There were also some minor tasks performed during the sprint. Armin implemented the _bisect module and the dict.popitem method in RPython. Armin and Carl Friedrich made the new memory-saving mapdict implementation more suitable to use without the JIT (blog post should come about that too, at some point). They also made classes with custom metaclasses a lot faster when the JIT is used.
The last three days of the sprint were spent working on Håkan's jit-unroll-loops branch. The branch is meant to move loop invariants out of the loop, using techniques very similar to what is described in the recent post on escape analysis across loop boundaries (see? it will soon stop being science-fiction). Some of the ideas of this approach also come from LuaJIT which also uses very aggressive loop invariant code motion in its optimizers. Moving loop invariants outside of the loop is very useful, because many of the lookups that Python programs do in loops are loop invariants. An example is if you call a function in a loop: The global lookup can often be done only once.

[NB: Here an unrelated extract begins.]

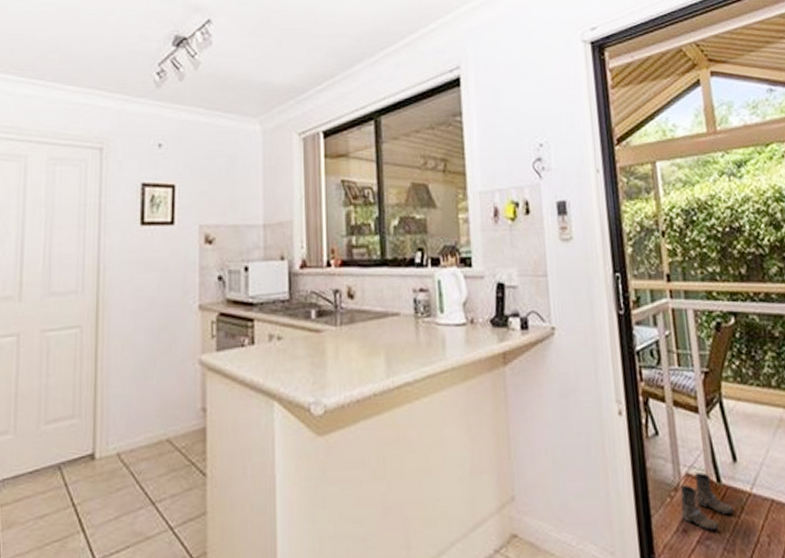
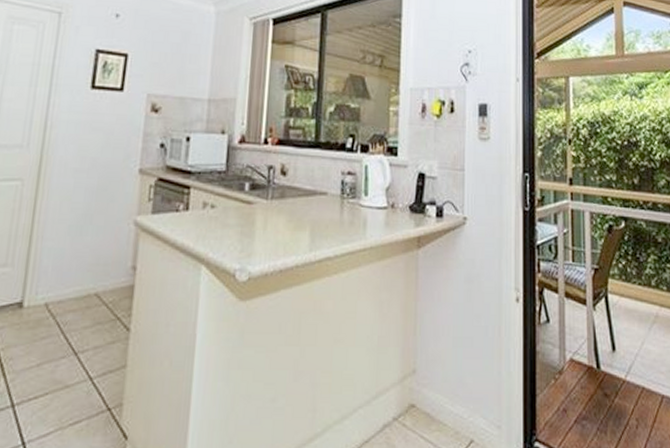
boots: present [680,472,735,531] -> none [563,359,610,412]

This branch fundamentally changes some of the core assumptions of the JIT, so it is a huge amount of work to make it fit with all the other parts and to adapt all tests. That work is now nearly done, some failing tests remain. The next steps are to fix them and then do additional tests with the translated executable and look at the benchmarks.
It's great to see improvements in pypy. At this moment, the only three benchmarks that perform better in cpython than in pypy are spitfire, slow spitfire and twisted_tcp.
What's the reason for the lower performance on these benchmarks? Is it the same reason for the three or there are multiple causes?
spitfire and slowspitfire are a 'won't fix' benchmarks (at least in the near future). The spitfire_cstringio is using the same thing, but cStringIO instead of a list of strings.
Twisted_tcp is slightly more complex and has something to do with pushing a lot of data through sockets. In pypy you usually have to copy data before write, because it can potentially be moved in the GC.
Thanks! I suppose "won't fix" has a meaning in a pypy context. What does it mean?
won't fix means we won't fix it ;-) To be precise it means we know this program is slow, but also there is a way to write this program to be fast, please use the other way.
So it doesn't make much sense including these benchmarks in speed.pypy.org, don't you think?
Perhaps it should be described somewhere what are the strengths and weaknesses of this implementation, suggesting the right approach for each task. Something like "best practices" or something like that...
I think deleting it from the nightly run doesn't make sense. It still measures something and helps us catch regressions.
The document you're proposing is actually a really neat idea. I've already did a couple of presentation on it, so it's only about gathering knowledge ("only").
Don't forget to ping pypy-sprint about this to avoid people getting confused again ;)
Victor: sorry, I don't get you. Do you mean, to tell people about the updates I did to the blog post? Or just to send the announcement to pypy-sprint too (I only sent it to pypy-dev so far)?
I meant just to send the announcement to pypy-sprint too. IIRC, someone looked there for the last sprint and got confused by the announcement of a sprint in the same month of last year.